Source data:
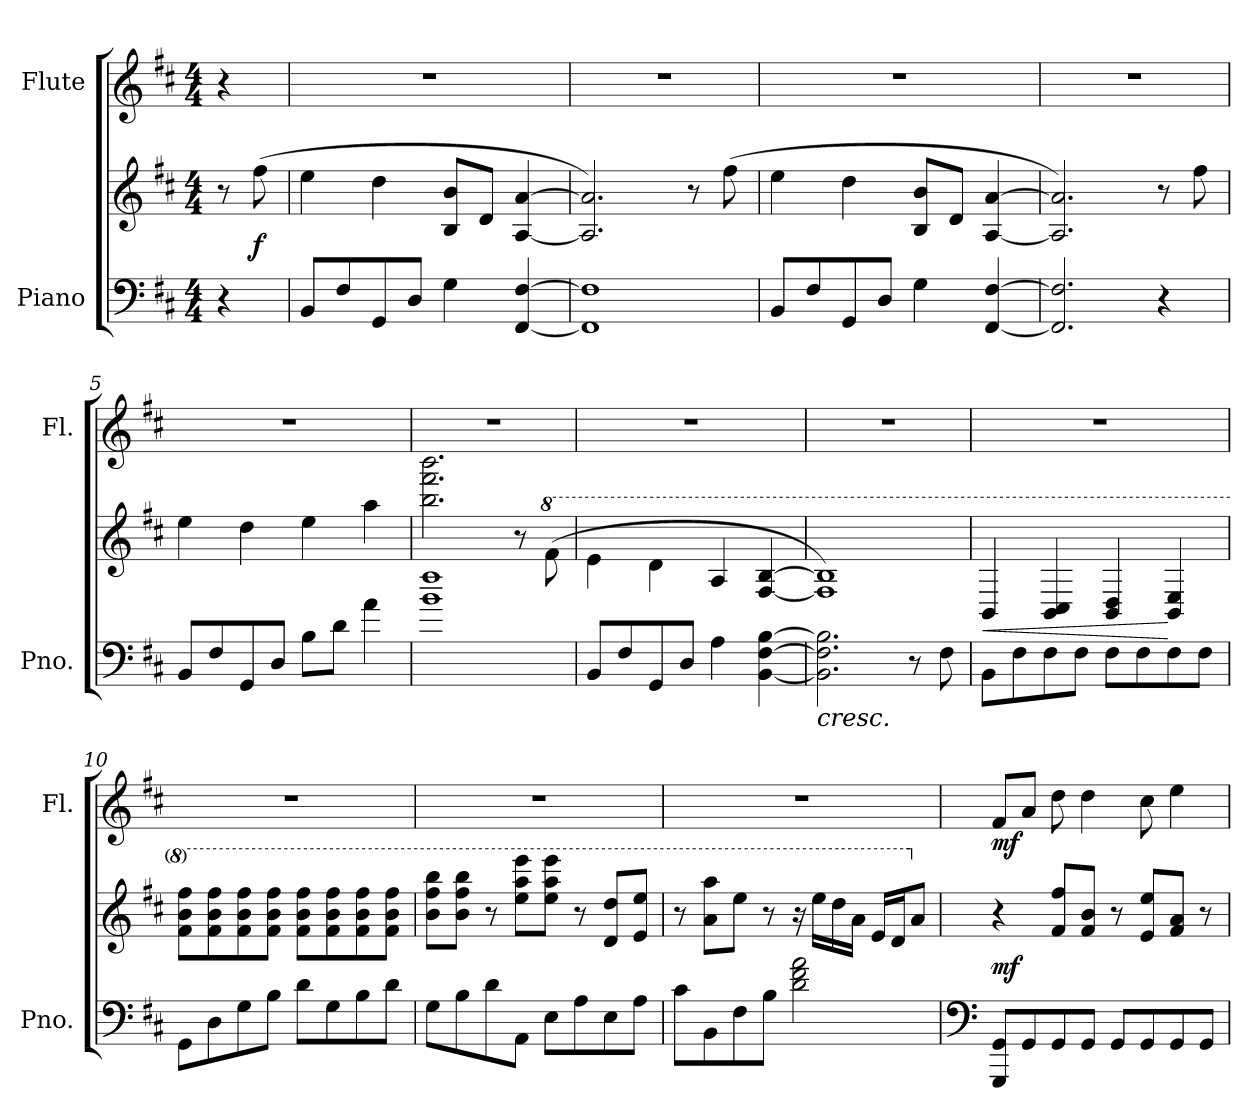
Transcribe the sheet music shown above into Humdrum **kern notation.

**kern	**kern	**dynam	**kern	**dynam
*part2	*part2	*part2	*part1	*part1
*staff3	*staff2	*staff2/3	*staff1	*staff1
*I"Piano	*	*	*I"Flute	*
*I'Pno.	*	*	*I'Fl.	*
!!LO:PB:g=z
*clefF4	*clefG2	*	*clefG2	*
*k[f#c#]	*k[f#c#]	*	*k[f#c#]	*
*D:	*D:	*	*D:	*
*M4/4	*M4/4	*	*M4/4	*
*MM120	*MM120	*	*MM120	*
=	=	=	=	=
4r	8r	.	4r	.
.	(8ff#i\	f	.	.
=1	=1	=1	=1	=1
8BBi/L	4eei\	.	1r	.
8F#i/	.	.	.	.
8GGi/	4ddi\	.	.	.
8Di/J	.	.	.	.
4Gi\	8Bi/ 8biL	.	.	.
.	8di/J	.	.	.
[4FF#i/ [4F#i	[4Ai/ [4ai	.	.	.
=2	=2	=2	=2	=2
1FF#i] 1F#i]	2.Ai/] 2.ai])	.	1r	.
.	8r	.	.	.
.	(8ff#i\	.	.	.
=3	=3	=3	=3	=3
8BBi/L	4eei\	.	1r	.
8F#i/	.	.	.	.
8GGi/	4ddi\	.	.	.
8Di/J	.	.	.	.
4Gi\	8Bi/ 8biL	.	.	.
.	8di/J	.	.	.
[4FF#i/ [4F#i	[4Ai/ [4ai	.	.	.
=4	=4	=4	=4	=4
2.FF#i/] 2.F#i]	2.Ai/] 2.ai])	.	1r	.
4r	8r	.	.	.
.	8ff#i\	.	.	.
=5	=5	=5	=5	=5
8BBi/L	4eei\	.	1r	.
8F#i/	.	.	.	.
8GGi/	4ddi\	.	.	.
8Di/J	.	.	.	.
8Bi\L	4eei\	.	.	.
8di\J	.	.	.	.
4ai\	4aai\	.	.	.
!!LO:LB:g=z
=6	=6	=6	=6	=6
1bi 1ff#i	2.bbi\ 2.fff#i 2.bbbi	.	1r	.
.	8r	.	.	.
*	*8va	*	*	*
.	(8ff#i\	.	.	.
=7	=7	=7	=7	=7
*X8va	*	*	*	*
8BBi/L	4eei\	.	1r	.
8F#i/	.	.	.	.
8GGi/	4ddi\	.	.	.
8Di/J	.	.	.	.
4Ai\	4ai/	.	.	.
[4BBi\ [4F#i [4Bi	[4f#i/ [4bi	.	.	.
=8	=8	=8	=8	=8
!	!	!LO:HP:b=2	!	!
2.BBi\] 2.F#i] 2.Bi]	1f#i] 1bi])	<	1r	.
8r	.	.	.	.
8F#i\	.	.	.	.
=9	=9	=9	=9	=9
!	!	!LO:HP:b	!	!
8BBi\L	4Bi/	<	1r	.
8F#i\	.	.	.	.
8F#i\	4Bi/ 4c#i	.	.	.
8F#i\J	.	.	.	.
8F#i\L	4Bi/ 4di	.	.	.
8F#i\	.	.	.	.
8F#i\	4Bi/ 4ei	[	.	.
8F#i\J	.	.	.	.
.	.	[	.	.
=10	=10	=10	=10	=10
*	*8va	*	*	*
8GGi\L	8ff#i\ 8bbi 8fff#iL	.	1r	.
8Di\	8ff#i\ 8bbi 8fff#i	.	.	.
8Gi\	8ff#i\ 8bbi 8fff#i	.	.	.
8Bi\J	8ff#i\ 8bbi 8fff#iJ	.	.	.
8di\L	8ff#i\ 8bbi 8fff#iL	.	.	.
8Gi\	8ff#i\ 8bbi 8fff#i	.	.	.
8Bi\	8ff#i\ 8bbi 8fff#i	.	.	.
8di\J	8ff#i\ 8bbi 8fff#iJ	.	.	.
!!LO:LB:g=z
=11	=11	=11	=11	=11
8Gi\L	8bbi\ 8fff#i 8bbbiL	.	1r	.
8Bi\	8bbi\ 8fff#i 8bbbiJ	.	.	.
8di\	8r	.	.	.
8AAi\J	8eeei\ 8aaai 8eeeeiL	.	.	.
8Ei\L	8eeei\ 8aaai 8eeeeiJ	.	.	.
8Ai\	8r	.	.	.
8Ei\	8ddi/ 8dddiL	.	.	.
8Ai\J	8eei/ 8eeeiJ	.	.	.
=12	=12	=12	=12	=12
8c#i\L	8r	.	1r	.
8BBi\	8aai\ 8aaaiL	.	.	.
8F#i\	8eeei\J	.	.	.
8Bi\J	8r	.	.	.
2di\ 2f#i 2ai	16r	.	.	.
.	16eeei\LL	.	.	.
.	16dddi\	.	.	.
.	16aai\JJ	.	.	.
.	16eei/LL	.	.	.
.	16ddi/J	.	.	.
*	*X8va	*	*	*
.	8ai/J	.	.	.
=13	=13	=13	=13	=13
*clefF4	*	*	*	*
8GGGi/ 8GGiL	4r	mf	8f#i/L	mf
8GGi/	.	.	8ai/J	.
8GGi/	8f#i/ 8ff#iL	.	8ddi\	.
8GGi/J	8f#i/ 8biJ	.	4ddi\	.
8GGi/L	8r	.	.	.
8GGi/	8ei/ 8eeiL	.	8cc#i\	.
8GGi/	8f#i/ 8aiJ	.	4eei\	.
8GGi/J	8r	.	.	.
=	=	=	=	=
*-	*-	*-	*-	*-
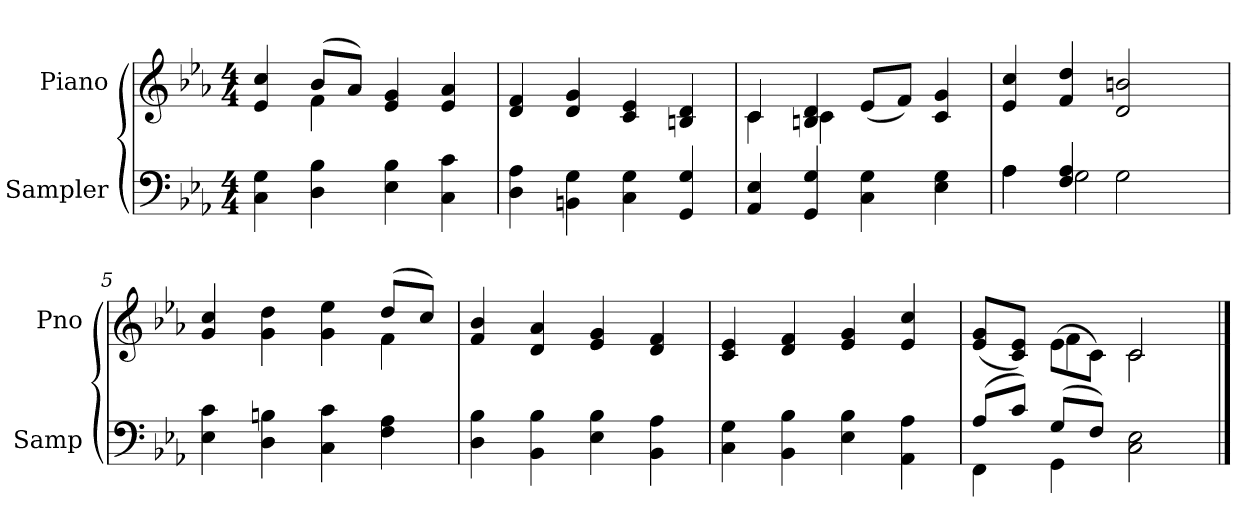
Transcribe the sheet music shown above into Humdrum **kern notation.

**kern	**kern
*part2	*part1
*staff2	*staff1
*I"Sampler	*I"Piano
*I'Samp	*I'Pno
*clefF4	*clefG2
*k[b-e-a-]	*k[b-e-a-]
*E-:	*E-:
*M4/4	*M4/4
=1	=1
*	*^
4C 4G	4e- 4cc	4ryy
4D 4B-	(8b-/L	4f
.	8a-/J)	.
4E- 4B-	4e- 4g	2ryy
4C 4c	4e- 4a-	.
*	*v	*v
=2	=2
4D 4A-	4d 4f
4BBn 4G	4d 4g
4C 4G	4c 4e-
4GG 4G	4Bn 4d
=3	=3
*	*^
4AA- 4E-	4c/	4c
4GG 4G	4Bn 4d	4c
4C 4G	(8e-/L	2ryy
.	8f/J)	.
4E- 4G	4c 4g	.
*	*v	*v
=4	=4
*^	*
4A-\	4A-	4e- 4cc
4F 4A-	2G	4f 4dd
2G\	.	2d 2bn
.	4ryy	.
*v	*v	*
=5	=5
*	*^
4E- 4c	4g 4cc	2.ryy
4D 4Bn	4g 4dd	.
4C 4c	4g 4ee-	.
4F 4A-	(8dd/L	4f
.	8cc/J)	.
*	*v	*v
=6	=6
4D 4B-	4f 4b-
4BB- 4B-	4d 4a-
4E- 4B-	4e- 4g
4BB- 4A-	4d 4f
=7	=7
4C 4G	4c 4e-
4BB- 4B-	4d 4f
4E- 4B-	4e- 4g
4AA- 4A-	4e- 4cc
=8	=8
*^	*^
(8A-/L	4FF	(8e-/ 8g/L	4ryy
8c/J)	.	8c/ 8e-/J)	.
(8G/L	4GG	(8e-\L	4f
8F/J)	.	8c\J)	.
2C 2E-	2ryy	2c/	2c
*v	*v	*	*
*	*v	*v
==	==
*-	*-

What the task requires: Count the lines of the records above that contain the string "kern", matching case exactly. Give only the number.

Task output: 4